Marcus: Nein und das halten wir auch für eines der entscheidenden Probleme bei der ganzen Berichterstattung: Es gibt keine empirischen Erhebungen und Studien zu diesem Thema. Alles wird mehr oder weniger aus Alltagsbeobachtungen abgeleitet und aus dem Bauch heraus beurteilt. Selbst der Begriff „Clankriminalität“ selbst spielt im juristischen Bereich keine Rolle. Es ist ein behelfsmäßiger Arbeitsbegriff, der Kriminalität in „ethnisch abgeschotteten“ Gesellschaften beschreibt. Aber selbst nach diesem Kriterium würde viel von dem, was unter diesem Begriff subsumiert wird, gar nicht mehr dazu zählen. Was bleibt, ist die Auflistung von Straftaten in Verbindung mit Nachnamen, wobei dann auch Bagatelldelikte dazugezählt werden. Insgesamt scheint das alles politisch motiviert oder von den Medien vorangetrieben zu sein.
„Orte des Empowerments und der Selbstermächtigung schaffen. Das wäre es“
Gibt es Dinge, die ihr bei der Arbeit an eurem Buch gelernt habt? Von denen ihr noch nichts wusstet und die euch irgendwie beeindruckt haben; oder auch Begegnungen oder Aussagen, die hängen geblieben sind?
Marcus: Auch wenn wir ja davon ausgegangen sind, dass die herkömmliche Berichterstattung nicht stimmt, waren wir doch davon überrascht, wie divers diese Community ist. Wie unterschiedlich die Leute und ihre Ansichten sind. Die Darstellung, dass die alle gleich seien, die stimmt halt einfach nicht.

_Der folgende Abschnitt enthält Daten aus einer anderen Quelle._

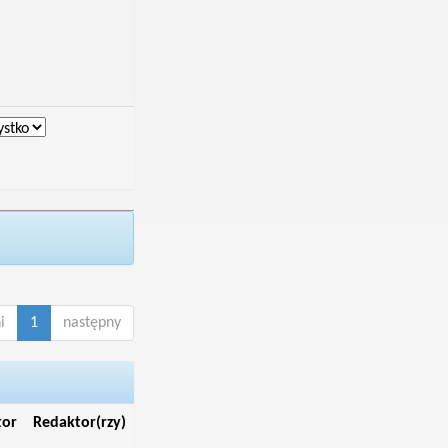
i
1
następny
tor
Redaktor(rzy)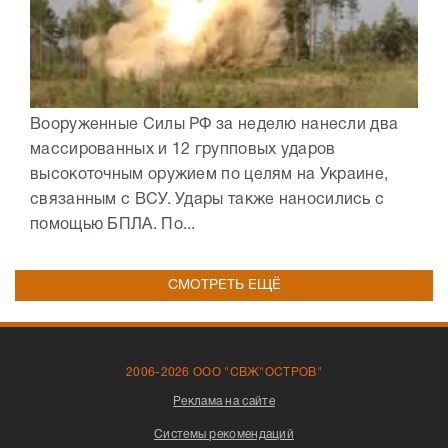
Вооруженные Силы РФ за неделю нанесли два
массированных и 12 групповых ударов
высокоточным оружием по целям на Украине,
связанным с ВСУ. Удары также наносились с
помощью БПЛА. По...
СМОТРЕТЬ ЕЩЁ
2006-2026 ООО "СВЖ"ОСТРОВ"
Реклама на сайте
Системы рекомендаций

Was ihr ja immer betont, ist der Umstand, dass ein Grund dafür, dass man kriminell wird, der ist, dass der Staat seine Pflichten nicht erfüllt, um Alternativen aufzuzeigen und dafür sorgt, dass die Menschen auf ehrliche Art und Weise ihren Lebensunterhalt verdienen können. Das trifft ja generell auf Menschen mit schwachem Einkommen zu, und bei Immigrant:innen natürlich erst recht, weil die zudem noch die Aufgabe erfüllen müssen, sich in einem fremden Land und einer fremden Kultur zurechtfinden zu müssen und eben auch regelmäßig auf Ablehnung stoßen. Wenn ihr konkret drei Dinge ändern könntet, um die Ist-Situation zu verbessern, was wäre das?

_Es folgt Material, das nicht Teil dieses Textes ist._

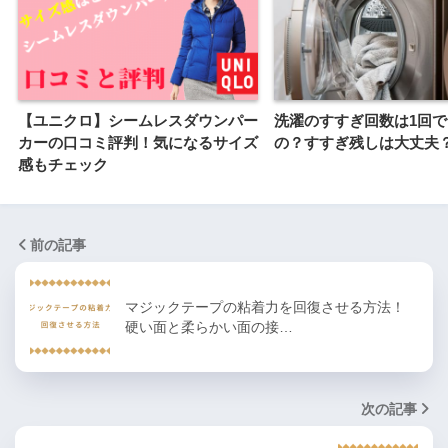
【ユニクロ】シームレスダウンパー
洗濯のすすぎ回数は1回
カーの口コミ評判！気になるサイズ
の？すすぎ残しは大丈夫
感もチェック
前の記事
マジックテープの粘着力を回復させる方法！
硬い面と柔らかい面の接…
次の記事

Marcus: 1. Eigentum abschaffen. 2. Einrichtung von Bürger:innenräten, in die sich alle Bevölkerungsgruppen einbringen können, egal, welchen Aufenthaltsstatus sie haben. 3. Kohle in Bildungsarbeit und Kiezarbeit packen. Man muss ein Umfeld schaffen, in dem die Menschen aufblühen können. Theaterarbeit. Kunst, Musik, Kampfsport. Mädchencafés. Orte des Empowerments und der Selbstermächtigung schaffen. Das wäre es.
Marcus Staiger & Mohamed Ahmad Chahrour: „Dakhil“, Ghost Brand Management GmbH, 439 Seiten, 19,99 Euro
Dieser Artikel ist zuerst in der SZENE HAMBURG 02/2023 erschienen.